幽谷しずく編:ふたりの秘密、星にとけて
「……ねえ、しずくちゃん? 眠そうじゃない?」
レストランを出た後、
ホテルのロビーまで手をつないで歩いてるとき。
わたしはそっと、彼の手をぎゅっと握りなおした。
「ううん……眠くないよ。むしろ……さっきから、ずっと、ドキドキしてるの」
照れくさそうに笑った彼に、
わたしはもう一度、少しだけ強く手を引いた。
「……はやく、お部屋に行こ? わたし……がんばるって、決めたから」
その言葉が、わたしの胸の奥から出てきたとき――
きっと顔は、真っ赤だったと思う。
ミラコスタの部屋は、とても静かで、
天井にはまるで星のような間接照明が灯っていた。
「……ねえ、覚えてる? 夏の夜、花火を見ながら……」
わたしはソファの上で、彼の隣に座ったまま、目を伏せた。
「――“ずっと一緒にいたい”って言ったの。
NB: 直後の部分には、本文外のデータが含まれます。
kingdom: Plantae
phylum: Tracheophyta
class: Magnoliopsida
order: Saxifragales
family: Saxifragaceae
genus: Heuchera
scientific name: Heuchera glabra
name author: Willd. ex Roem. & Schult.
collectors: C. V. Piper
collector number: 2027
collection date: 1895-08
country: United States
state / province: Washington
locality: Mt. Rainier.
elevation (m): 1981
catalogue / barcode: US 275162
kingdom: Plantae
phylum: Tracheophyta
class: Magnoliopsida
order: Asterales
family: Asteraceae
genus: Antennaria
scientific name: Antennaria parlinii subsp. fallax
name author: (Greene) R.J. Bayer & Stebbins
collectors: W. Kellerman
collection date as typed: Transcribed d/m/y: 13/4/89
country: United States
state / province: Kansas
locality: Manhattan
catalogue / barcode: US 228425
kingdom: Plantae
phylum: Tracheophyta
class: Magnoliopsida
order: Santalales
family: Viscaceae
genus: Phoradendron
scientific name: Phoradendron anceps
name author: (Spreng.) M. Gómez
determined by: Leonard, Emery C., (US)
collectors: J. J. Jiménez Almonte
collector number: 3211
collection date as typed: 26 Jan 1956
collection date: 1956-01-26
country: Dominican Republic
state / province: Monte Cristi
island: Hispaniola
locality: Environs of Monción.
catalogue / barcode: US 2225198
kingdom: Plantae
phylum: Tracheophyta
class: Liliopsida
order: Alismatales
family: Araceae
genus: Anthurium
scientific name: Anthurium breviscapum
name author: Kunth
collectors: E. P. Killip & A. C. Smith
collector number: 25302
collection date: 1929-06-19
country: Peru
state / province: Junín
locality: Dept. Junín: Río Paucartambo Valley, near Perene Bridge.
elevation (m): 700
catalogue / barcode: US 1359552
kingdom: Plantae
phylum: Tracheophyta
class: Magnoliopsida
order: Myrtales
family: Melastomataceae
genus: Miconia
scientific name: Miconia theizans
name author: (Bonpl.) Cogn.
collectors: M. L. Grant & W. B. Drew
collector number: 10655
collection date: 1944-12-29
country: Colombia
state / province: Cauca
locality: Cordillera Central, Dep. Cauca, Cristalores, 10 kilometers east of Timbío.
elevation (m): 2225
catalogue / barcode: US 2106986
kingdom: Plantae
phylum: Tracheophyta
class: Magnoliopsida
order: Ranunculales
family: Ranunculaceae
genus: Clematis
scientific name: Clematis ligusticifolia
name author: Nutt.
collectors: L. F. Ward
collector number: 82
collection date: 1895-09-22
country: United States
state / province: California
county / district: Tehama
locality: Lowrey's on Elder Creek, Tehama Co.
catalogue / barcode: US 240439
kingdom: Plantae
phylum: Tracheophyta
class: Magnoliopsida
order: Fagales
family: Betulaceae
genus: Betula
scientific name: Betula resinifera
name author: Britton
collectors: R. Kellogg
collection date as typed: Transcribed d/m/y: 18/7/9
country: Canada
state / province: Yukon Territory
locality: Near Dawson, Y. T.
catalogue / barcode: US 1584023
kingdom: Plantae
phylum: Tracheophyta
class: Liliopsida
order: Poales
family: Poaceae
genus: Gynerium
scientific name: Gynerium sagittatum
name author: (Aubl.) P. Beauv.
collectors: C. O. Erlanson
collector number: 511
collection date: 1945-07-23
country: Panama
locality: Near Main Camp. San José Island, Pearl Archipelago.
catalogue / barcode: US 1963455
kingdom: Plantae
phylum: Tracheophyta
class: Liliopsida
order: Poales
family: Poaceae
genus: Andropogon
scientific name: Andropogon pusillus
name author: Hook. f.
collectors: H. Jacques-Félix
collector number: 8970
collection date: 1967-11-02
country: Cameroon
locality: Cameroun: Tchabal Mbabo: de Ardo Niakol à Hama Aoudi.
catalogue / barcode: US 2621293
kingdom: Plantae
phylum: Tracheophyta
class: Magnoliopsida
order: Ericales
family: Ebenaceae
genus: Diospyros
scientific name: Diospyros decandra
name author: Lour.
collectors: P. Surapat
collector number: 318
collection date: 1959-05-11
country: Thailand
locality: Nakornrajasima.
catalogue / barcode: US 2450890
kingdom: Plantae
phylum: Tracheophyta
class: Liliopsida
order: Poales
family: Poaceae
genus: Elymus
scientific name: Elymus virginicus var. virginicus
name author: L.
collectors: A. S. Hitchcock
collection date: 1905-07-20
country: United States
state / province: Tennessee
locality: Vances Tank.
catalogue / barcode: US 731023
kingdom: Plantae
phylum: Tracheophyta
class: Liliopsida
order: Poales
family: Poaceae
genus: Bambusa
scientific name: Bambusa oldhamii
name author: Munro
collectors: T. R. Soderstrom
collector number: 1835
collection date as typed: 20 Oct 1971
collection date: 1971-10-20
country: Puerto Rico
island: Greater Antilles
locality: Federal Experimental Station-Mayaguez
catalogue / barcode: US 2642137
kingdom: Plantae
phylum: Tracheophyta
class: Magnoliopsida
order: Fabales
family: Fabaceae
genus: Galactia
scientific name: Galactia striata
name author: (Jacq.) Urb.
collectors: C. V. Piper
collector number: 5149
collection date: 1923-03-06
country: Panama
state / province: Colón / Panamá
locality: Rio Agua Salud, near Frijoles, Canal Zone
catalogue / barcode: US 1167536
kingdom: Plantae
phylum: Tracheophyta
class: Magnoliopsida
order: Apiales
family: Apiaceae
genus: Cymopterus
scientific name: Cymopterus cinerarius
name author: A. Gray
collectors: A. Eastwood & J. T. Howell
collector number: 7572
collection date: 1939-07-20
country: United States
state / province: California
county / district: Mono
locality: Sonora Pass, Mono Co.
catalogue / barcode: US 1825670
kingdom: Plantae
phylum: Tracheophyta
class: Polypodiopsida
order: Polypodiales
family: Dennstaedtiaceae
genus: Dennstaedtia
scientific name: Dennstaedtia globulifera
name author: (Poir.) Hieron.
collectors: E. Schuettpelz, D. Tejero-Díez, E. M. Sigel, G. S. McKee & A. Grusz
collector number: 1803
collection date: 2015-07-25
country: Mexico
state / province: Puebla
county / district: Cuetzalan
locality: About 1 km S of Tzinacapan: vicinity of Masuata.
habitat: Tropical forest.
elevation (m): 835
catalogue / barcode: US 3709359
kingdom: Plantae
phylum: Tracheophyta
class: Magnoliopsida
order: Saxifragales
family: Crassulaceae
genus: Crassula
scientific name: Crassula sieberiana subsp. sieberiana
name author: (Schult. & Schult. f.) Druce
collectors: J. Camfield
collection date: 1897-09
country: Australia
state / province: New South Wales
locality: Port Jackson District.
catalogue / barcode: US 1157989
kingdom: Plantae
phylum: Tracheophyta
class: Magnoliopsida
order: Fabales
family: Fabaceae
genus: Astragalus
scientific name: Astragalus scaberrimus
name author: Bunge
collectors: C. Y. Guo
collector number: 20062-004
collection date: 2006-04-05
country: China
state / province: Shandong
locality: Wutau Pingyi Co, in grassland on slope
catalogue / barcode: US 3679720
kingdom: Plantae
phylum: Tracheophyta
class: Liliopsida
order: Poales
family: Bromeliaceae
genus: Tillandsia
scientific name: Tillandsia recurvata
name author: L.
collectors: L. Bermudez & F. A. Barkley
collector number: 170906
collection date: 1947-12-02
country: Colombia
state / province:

あれ、ほんとだよ」
「しずく……俺も、同じ気持ちだよ」
その声だけで、胸がいっぱいになる。
わたしの手は、もう無意識に彼の指を探してた。
「……じゃあ、お風呂、入ろ? 一緒に」
そう言って立ち上がると、
彼の手が、やさしくわたしの手を引いた。
お風呂場の湯気が、わたしの肌を包む。
白くて透明な肌。
細くてすらりとした肩。
胸は小さめだけど、手のひらにすっぽり収まりそうな丸みがあって。
背中から腰のラインが、なだらかに曲線を描いている。
「……あんまり、見ないでね?」
わたしはタオルで胸を押さえながらそう言ったけど、
ほんとは少し、見てほしいって思ってた。
彼の目がやさしくて。
だから、怖くなかった。
湯船に一緒に入って、
彼がそっとわたしの肩に触れたとき――
思わず、小さく息を呑んだ。
「……ふふ、手……冷たいね」
「緊張してるんだよ、俺も……」
その答えが嬉しくて、わたしはそっと寄り添った。
ベッドに入ったとき、
わたしは彼の胸に、そっと頬を当てた。
「……ねえ、今日だけは、わたし……素直になるって決めたの」
彼の目が見つめ返してくる。
「――だって、好きな人と、こうしてふたりきりの夜なんて……
きっと、もう何度もあるわけじゃないよね?」
唇と唇が、そっと重なった。
「……ふぅ、ん……」
身体の距離が、自然と近づいていく。
彼の手がわたしの背中をゆっくり撫でて、
わたしの手も、彼の胸に触れる。
タオルがほどけて、
肌と肌がふれあった瞬間、
心臓の音が跳ね上がった。
「……だめ……じゃないよ。今日は、全部、あげたいの」
わたしの声は震えてたけど、
目だけは、まっすぐ彼を見てた。
ふたりの影が重なって、
熱がゆっくりと溶けていく。
胸元に触れた彼の指に、小さく声が漏れる。
細くて柔らかい脚が彼の腰に絡んで、
くちづけが深く、長く、重なって――
夜が明けるころ、
わたしは彼の胸の中で、小さくつぶやいた。
「……こんなに幸せな気持ち、初めてだよ」
そして、目を閉じながらキスをひとつ。
「おはよう。今日も、だいすき」
そう。
恋って、怖いことばかりだと思ってた。
でも――
こんなにあったかくて、柔らかくて、やさしいものだったんだ。